→ **WHAT YOU HAVE TO DO**: Could you copy out every line of the records below word for word, from the first to the last?

→ **DATA**:
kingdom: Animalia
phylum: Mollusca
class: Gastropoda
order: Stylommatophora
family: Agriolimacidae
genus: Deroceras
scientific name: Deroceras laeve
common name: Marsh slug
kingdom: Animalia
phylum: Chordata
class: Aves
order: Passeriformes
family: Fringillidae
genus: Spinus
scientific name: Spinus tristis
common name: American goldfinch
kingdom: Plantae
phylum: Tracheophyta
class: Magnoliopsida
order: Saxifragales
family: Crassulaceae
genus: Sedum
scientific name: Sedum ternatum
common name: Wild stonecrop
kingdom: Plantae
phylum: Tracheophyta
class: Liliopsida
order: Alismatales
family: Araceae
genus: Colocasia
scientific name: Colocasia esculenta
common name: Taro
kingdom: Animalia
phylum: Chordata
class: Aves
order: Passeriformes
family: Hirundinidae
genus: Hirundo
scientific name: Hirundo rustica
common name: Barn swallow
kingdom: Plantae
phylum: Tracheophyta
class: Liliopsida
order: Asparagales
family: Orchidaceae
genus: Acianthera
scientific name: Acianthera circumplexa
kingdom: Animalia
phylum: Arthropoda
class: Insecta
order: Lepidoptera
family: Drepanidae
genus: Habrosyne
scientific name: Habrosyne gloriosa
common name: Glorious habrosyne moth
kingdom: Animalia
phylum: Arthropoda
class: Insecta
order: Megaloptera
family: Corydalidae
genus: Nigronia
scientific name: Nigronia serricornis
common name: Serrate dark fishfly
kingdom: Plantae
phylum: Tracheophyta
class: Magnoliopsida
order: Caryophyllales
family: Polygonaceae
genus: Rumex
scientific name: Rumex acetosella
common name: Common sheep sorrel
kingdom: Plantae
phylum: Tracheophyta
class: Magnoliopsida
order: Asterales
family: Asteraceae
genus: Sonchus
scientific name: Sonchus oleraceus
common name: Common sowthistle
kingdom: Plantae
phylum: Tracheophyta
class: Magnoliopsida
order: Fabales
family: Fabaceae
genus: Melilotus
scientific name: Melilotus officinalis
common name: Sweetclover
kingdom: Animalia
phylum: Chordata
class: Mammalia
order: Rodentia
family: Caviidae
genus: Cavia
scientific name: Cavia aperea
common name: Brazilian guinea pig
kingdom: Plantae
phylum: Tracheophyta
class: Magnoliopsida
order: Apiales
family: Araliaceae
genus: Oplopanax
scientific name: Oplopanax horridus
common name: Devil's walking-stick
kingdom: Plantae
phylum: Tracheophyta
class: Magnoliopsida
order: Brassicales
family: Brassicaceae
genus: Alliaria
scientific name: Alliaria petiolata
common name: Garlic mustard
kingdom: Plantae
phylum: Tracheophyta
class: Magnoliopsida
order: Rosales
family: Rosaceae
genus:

→ **EXERCISE ANSWER**:
kingdom: Animalia
phylum: Mollusca
class: Gastropoda
order: Stylommatophora
family: Agriolimacidae
genus: Deroceras
scientific name: Deroceras laeve
common name: Marsh slug
kingdom: Animalia
phylum: Chordata
class: Aves
order: Passeriformes
family: Fringillidae
genus: Spinus
scientific name: Spinus tristis
common name: American goldfinch
kingdom: Plantae
phylum: Tracheophyta
class: Magnoliopsida
order: Saxifragales
family: Crassulaceae
genus: Sedum
scientific name: Sedum ternatum
common name: Wild stonecrop
kingdom: Plantae
phylum: Tracheophyta
class: Liliopsida
order: Alismatales
family: Araceae
genus: Colocasia
scientific name: Colocasia esculenta
common name: Taro
kingdom: Animalia
phylum: Chordata
class: Aves
order: Passeriformes
family: Hirundinidae
genus: Hirundo
scientific name: Hirundo rustica
common name: Barn swallow
kingdom: Plantae
phylum: Tracheophyta
class: Liliopsida
order: Asparagales
family: Orchidaceae
genus: Acianthera
scientific name: Acianthera circumplexa
kingdom: Animalia
phylum: Arthropoda
class: Insecta
order: Lepidoptera
family: Drepanidae
genus: Habrosyne
scientific name: Habrosyne gloriosa
common name: Glorious habrosyne moth
kingdom: Animalia
phylum: Arthropoda
class: Insecta
order: Megaloptera
family: Corydalidae
genus: Nigronia
scientific name: Nigronia serricornis
common name: Serrate dark fishfly
kingdom: Plantae
phylum: Tracheophyta
class: Magnoliopsida
order: Caryophyllales
family: Polygonaceae
genus: Rumex
scientific name: Rumex acetosella
common name: Common sheep sorrel
kingdom: Plantae
phylum: Tracheophyta
class: Magnoliopsida
order: Asterales
family: Asteraceae
genus: Sonchus
scientific name: Sonchus oleraceus
common name: Common sowthistle
kingdom: Plantae
phylum: Tracheophyta
class: Magnoliopsida
order: Fabales
family: Fabaceae
genus: Melilotus
scientific name: Melilotus officinalis
common name: Sweetclover
kingdom: Animalia
phylum: Chordata
class: Mammalia
order: Rodentia
family: Caviidae
genus: Cavia
scientific name: Cavia aperea
common name: Brazilian guinea pig
kingdom: Plantae
phylum: Tracheophyta
class: Magnoliopsida
order: Apiales
family: Araliaceae
genus: Oplopanax
scientific name: Oplopanax horridus
common name: Devil's walking-stick
kingdom: Plantae
phylum: Tracheophyta
class: Magnoliopsida
order: Brassicales
family: Brassicaceae
genus: Alliaria
scientific name: Alliaria petiolata
common name: Garlic mustard
kingdom: Plantae
phylum: Tracheophyta
class: Magnoliopsida
order: Rosales
family: Rosaceae
genus:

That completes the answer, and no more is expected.